The least common multiple of two integers $a$ and $b$ is the smallest integer that is a multiple of both $a$ and $b$ :

a \Z \cap b \Z = \text{lcm}(a, b) \Z

This can be extended to more than two integers. We also have the following properties: $\text{lcm}(a, b) = \text{lcm}(b, a)$
$\text{lcm}(a, b) = \text{lcm}(-a, b) = \text{lcm}(a, -b) = \text{lcm}(-a, -b)$
$\text{lcm}(a, b) = \text{lcm}(a, b - a)$
$\text{lcm}(a, b) = \text{lcm}(a, b \mod a)$
$\text{lcm}(k \cdot a, k \cdot b) = k \cdot \text{lcm}(a, b)$
$\text{lcm}(a, b) \cdot \gcd(a, b) = \mid a \cdot b \mid$

Prime numbers

Prime number

A prime number is a natural number greater than 1 that has no positive divisors other than 1 and itself.

Fundamental theorem of arithmetic

Every integer greater than 1 can be expressed uniquely as a product of prime numbers.

n = p_1^{e_1} \cdot p_2^{e_2} \cdots p_k^{e_k}

Fermat's little theorem

If $p$ is a prime number and $a$ is an integer not divisible by $p$ , then:

a^{p-1} \equiv 1 \mod p

Wilson's theorem

A natural number $p$ is a prime number if and only if:

(p-1)! \equiv -1 \mod p

Euler’s totient function

Euler's totient function

The Euler’s totient function $\phi(n)$ is the number of positive integers less than $n$ that are coprime to $n$ .

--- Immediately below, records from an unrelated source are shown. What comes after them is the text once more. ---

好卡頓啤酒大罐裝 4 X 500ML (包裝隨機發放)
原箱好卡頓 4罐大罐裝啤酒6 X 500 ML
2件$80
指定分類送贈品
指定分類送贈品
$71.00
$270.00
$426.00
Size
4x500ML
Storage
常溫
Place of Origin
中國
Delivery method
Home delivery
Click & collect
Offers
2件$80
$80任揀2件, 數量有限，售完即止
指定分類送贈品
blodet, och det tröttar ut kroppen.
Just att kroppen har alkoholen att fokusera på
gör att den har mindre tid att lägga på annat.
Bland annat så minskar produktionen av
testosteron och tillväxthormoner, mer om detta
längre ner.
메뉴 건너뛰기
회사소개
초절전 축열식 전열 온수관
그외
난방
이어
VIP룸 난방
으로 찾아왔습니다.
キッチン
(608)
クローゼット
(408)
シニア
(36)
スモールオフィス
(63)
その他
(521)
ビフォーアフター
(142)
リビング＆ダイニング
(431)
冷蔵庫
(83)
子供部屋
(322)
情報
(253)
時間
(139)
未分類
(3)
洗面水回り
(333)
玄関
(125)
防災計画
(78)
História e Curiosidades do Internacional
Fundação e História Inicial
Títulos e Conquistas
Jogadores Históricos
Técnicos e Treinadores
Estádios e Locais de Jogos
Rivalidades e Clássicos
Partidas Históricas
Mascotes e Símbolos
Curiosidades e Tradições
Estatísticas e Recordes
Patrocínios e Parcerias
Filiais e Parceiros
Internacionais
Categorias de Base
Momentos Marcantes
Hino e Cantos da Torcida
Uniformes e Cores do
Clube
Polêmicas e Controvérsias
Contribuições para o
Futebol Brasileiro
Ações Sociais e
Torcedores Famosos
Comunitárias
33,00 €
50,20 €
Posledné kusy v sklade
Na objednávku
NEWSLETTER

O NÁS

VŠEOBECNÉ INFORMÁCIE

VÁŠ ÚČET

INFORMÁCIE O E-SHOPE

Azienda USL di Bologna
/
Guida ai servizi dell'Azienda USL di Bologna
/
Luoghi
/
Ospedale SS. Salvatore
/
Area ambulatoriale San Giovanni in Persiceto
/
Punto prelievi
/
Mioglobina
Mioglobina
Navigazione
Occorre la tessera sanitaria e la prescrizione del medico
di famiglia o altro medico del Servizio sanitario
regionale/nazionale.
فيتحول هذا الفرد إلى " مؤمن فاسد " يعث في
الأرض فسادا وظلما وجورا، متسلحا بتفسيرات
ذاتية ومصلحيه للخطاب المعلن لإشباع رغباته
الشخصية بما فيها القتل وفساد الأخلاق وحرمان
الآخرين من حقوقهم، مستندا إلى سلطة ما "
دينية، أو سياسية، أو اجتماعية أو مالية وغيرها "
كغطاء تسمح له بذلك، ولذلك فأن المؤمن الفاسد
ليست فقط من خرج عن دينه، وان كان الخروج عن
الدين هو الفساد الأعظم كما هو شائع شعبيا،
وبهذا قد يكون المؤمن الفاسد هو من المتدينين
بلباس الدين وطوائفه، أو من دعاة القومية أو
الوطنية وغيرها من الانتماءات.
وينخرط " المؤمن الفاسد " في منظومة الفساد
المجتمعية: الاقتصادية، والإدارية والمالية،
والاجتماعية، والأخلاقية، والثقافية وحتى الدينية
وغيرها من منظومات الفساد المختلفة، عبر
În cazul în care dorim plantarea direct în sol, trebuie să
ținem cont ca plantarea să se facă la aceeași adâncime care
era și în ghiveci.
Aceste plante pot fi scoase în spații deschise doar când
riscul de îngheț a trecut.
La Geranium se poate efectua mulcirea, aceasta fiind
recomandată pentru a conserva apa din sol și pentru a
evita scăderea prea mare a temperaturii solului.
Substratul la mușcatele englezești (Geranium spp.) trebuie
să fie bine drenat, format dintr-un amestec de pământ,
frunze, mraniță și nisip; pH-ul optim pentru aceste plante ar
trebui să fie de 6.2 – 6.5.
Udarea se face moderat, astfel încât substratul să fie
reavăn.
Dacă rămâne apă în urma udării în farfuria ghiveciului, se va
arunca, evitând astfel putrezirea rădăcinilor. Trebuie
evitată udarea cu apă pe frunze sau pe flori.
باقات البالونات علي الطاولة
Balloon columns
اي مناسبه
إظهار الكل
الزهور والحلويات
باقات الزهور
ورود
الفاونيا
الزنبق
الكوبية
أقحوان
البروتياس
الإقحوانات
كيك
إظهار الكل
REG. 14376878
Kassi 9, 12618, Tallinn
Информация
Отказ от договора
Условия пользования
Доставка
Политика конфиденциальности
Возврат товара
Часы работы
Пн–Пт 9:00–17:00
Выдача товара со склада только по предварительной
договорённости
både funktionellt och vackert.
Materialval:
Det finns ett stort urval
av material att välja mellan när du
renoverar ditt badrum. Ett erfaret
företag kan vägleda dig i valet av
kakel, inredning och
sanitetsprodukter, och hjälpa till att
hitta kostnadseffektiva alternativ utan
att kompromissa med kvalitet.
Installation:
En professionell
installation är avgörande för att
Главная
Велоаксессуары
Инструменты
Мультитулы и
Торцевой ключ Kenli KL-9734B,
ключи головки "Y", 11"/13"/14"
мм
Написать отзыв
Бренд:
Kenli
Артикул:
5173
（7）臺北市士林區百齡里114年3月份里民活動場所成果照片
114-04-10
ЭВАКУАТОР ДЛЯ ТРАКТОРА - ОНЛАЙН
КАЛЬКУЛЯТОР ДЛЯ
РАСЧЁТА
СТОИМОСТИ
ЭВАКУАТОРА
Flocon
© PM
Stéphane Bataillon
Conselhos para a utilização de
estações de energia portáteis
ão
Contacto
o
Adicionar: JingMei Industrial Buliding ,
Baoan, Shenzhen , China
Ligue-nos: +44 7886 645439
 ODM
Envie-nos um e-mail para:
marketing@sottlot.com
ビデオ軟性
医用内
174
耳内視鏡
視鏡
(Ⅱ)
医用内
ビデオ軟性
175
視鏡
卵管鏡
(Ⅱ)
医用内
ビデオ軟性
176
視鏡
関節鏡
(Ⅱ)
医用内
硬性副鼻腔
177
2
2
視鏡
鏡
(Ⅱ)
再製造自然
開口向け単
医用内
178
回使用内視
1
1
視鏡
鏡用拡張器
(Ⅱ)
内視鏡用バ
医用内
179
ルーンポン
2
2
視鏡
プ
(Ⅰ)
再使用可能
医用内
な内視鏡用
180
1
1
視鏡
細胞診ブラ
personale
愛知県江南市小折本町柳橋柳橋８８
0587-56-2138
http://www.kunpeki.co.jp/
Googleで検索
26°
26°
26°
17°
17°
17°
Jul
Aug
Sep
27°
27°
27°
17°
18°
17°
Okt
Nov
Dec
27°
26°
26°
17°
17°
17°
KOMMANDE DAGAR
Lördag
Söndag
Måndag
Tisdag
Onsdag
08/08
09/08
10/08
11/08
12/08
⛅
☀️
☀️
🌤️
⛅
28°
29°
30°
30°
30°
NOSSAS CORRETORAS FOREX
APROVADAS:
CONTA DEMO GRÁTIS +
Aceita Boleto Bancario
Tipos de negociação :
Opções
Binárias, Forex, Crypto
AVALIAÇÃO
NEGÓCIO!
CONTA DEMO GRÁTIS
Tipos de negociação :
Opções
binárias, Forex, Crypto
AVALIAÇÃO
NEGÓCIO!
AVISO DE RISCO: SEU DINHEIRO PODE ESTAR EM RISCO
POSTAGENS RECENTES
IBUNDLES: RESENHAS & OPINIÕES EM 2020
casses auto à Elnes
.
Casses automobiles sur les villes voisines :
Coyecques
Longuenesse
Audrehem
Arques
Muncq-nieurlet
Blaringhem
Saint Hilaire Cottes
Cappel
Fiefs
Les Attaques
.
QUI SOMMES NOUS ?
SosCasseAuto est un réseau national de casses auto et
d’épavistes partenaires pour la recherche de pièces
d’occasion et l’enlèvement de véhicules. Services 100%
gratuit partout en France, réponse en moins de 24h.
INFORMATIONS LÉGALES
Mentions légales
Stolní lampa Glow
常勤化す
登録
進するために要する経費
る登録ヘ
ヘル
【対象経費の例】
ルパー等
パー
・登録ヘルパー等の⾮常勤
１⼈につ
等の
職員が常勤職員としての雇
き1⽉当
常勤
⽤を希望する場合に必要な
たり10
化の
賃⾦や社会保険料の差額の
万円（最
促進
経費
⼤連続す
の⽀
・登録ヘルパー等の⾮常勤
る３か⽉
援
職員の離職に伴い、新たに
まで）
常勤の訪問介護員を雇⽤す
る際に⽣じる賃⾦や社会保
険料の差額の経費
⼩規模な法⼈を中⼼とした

\phi(n) = \mid \lbrace k \in \N \mid 1 \leq k < n, \gcd(k, n) = 1 \rbrace \mid

Euler's totient function properties

If $p$ is a prime number, then $\phi(p) = p - 1$
If $a$ and $b$ are coprime, then $\phi(a \cdot b) = \phi(a) \cdot \phi(b)$
If $p$ is a prime number and $k \in \N$ , then $\phi(p^k) = p^k - p^{k-1}$

Euler's theorem

If $a$ and $n$ are coprime, then:

a^{\phi(n)} \equiv 1 \mod n

Tricks

Recovering a base from two coprime powers with Bézout
If you can obtain two powers $g^{e_1}$ and $g^{e_2}$ of the same unknown base $g$ with coprime exponents ( $\gcd(e_1, e_2) = 1$ ), you can recover $g$ itself even without being able to invert the exponentiation (no root, no discrete log needed). Bézout’s identity gives integers $u, v$ such that $u e_1 + v e_2 = 1$ , hence:
$g = g^{u e_1 + v e_2} = (g^{e_1})^u \cdot (g^{e_2})^v$
This works in any group (integers mod $n$ , matrices, elliptic curve points), and is typical against an oracle that exponentiates a chosen base by a secret (but coprime between calls) exponent. The exponents $u, v$ come from the extended Euclidean algorithm (xgcd in SageMath).